#### WHAT THE EXERCISE ASKS
With every line kept intact, print the entries that appear below.

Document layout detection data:
--- START ---
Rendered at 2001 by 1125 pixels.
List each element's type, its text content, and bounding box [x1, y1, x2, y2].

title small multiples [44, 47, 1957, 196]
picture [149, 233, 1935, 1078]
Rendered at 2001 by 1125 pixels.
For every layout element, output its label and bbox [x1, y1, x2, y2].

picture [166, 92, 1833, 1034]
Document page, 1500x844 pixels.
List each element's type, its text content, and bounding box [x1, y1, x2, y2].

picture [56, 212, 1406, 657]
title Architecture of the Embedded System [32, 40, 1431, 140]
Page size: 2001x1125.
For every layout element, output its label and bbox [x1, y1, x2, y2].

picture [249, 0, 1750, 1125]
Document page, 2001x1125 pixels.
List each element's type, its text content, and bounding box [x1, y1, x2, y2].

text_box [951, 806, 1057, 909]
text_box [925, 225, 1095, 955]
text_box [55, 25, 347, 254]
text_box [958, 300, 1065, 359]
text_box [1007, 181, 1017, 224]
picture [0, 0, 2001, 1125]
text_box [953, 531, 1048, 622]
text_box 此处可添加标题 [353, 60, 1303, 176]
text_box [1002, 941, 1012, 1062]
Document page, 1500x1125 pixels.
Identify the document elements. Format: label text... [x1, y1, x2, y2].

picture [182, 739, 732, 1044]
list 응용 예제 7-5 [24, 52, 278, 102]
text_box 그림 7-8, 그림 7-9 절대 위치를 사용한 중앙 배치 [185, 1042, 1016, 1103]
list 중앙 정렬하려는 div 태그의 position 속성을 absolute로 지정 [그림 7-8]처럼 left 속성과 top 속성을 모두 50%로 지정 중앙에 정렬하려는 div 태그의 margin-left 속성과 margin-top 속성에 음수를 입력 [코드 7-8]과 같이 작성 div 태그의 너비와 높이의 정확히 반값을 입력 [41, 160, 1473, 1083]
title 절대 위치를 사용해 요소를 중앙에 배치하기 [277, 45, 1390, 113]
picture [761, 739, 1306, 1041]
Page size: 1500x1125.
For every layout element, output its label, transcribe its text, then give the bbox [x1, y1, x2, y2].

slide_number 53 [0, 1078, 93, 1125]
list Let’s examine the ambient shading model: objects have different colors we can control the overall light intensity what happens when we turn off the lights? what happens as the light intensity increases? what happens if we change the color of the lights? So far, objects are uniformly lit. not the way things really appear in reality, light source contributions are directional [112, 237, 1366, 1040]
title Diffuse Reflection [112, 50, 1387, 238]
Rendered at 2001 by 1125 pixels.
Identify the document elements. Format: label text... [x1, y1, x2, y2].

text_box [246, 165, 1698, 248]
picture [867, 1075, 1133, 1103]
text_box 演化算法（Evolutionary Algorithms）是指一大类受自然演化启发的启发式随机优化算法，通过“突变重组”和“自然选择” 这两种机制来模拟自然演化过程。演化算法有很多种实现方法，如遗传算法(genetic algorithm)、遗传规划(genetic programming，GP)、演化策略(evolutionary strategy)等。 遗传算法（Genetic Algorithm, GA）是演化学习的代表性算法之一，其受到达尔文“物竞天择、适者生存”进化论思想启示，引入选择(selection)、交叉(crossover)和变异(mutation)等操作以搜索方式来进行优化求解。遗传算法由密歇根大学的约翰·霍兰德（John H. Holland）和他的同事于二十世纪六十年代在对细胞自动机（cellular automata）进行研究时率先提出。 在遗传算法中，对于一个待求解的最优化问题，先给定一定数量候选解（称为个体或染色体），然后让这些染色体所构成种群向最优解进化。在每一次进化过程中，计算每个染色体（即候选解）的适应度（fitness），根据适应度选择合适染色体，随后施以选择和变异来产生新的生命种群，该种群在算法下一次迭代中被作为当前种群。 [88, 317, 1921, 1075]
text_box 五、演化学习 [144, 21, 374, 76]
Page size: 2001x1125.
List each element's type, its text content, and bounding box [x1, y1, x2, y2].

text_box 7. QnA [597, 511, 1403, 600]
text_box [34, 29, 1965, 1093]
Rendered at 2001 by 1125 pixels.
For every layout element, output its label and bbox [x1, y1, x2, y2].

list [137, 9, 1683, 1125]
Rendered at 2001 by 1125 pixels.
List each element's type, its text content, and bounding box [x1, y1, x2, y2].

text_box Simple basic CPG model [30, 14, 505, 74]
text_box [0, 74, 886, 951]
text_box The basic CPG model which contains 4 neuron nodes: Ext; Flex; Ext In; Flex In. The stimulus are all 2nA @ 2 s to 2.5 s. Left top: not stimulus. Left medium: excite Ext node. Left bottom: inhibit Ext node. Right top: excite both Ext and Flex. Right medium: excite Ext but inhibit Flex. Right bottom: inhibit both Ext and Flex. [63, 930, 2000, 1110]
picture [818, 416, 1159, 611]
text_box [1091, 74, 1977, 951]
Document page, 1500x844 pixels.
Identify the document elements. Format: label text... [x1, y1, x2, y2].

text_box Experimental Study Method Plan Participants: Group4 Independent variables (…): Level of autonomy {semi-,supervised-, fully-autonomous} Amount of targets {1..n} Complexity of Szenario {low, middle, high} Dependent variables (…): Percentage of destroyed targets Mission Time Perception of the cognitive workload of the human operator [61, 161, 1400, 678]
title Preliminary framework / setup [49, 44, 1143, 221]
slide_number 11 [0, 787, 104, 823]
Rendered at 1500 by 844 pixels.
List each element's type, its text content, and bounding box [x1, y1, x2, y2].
--- END ---
#### ANSWER
Rendered at 2001 by 1125 pixels.
List each element's type, its text content, and bounding box [x1, y1, x2, y2].

title small multiples [44, 47, 1957, 196]
picture [149, 233, 1935, 1078]
Rendered at 2001 by 1125 pixels.
For every layout element, output its label and bbox [x1, y1, x2, y2].

picture [166, 92, 1833, 1034]
Document page, 1500x844 pixels.
List each element's type, its text content, and bounding box [x1, y1, x2, y2].

picture [56, 212, 1406, 657]
title Architecture of the Embedded System [32, 40, 1431, 140]
Page size: 2001x1125.
For every layout element, output its label and bbox [x1, y1, x2, y2].

picture [249, 0, 1750, 1125]
Document page, 2001x1125 pixels.
List each element's type, its text content, and bounding box [x1, y1, x2, y2].

text_box [951, 806, 1057, 909]
text_box [925, 225, 1095, 955]
text_box [55, 25, 347, 254]
text_box [958, 300, 1065, 359]
text_box [1007, 181, 1017, 224]
picture [0, 0, 2001, 1125]
text_box [953, 531, 1048, 622]
text_box 此处可添加标题 [353, 60, 1303, 176]
text_box [1002, 941, 1012, 1062]
Document page, 1500x1125 pixels.
Identify the document elements. Format: label text... [x1, y1, x2, y2].

picture [182, 739, 732, 1044]
list 응용 예제 7-5 [24, 52, 278, 102]
text_box 그림 7-8, 그림 7-9 절대 위치를 사용한 중앙 배치 [185, 1042, 1016, 1103]
list 중앙 정렬하려는 div 태그의 position 속성을 absolute로 지정 [그림 7-8]처럼 left 속성과 top 속성을 모두 50%로 지정 중앙에 정렬하려는 div 태그의 margin-left 속성과 margin-top 속성에 음수를 입력 [코드 7-8]과 같이 작성 div 태그의 너비와 높이의 정확히 반값을 입력 [41, 160, 1473, 1083]
title 절대 위치를 사용해 요소를 중앙에 배치하기 [277, 45, 1390, 113]
picture [761, 739, 1306, 1041]
Page size: 1500x1125.
For every layout element, output its label, transcribe its text, then give the bbox [x1, y1, x2, y2].

slide_number 53 [0, 1078, 93, 1125]
list Let’s examine the ambient shading model: objects have different colors we can control the overall light intensity what happens when we turn off the lights? what happens as the light intensity increases? what happens if we change the color of the lights? So far, objects are uniformly lit. not the way things really appear in reality, light source contributions are directional [112, 237, 1366, 1040]
title Diffuse Reflection [112, 50, 1387, 238]
Rendered at 2001 by 1125 pixels.
Identify the document elements. Format: label text... [x1, y1, x2, y2].

text_box [246, 165, 1698, 248]
picture [867, 1075, 1133, 1103]
text_box 演化算法（Evolutionary Algorithms）是指一大类受自然演化启发的启发式随机优化算法，通过“突变重组”和“自然选择” 这两种机制来模拟自然演化过程。演化算法有很多种实现方法，如遗传算法(genetic algorithm)、遗传规划(genetic programming，GP)、演化策略(evolutionary strategy)等。 遗传算法（Genetic Algorithm, GA）是演化学习的代表性算法之一，其受到达尔文“物竞天择、适者生存”进化论思想启示，引入选择(selection)、交叉(crossover)和变异(mutation)等操作以搜索方式来进行优化求解。遗传算法由密歇根大学的约翰·霍兰德（John H. Holland）和他的同事于二十世纪六十年代在对细胞自动机（cellular automata）进行研究时率先提出。 在遗传算法中，对于一个待求解的最优化问题，先给定一定数量候选解（称为个体或染色体），然后让这些染色体所构成种群向最优解进化。在每一次进化过程中，计算每个染色体（即候选解）的适应度（fitness），根据适应度选择合适染色体，随后施以选择和变异来产生新的生命种群，该种群在算法下一次迭代中被作为当前种群。 [88, 317, 1921, 1075]
text_box 五、演化学习 [144, 21, 374, 76]
Page size: 2001x1125.
List each element's type, its text content, and bounding box [x1, y1, x2, y2].

text_box 7. QnA [597, 511, 1403, 600]
text_box [34, 29, 1965, 1093]
Rendered at 2001 by 1125 pixels.
For every layout element, output its label and bbox [x1, y1, x2, y2].

list [137, 9, 1683, 1125]
Rendered at 2001 by 1125 pixels.
List each element's type, its text content, and bounding box [x1, y1, x2, y2].

text_box Simple basic CPG model [30, 14, 505, 74]
text_box [0, 74, 886, 951]
text_box The basic CPG model which contains 4 neuron nodes: Ext; Flex; Ext In; Flex In. The stimulus are all 2nA @ 2 s to 2.5 s. Left top: not stimulus. Left medium: excite Ext node. Left bottom: inhibit Ext node. Right top: excite both Ext and Flex. Right medium: excite Ext but inhibit Flex. Right bottom: inhibit both Ext and Flex. [63, 930, 2000, 1110]
picture [818, 416, 1159, 611]
text_box [1091, 74, 1977, 951]
Document page, 1500x844 pixels.
Identify the document elements. Format: label text... [x1, y1, x2, y2].

text_box Experimental Study Method Plan Participants: Group4 Independent variables (…): Level of autonomy {semi-,supervised-, fully-autonomous} Amount of targets {1..n} Complexity of Szenario {low, middle, high} Dependent variables (…): Percentage of destroyed targets Mission Time Perception of the cognitive workload of the human operator [61, 161, 1400, 678]
title Preliminary framework / setup [49, 44, 1143, 221]
slide_number 11 [0, 787, 104, 823]
Rendered at 1500 by 844 pixels.
List each element's type, its text content, and bounding box [x1, y1, x2, y2].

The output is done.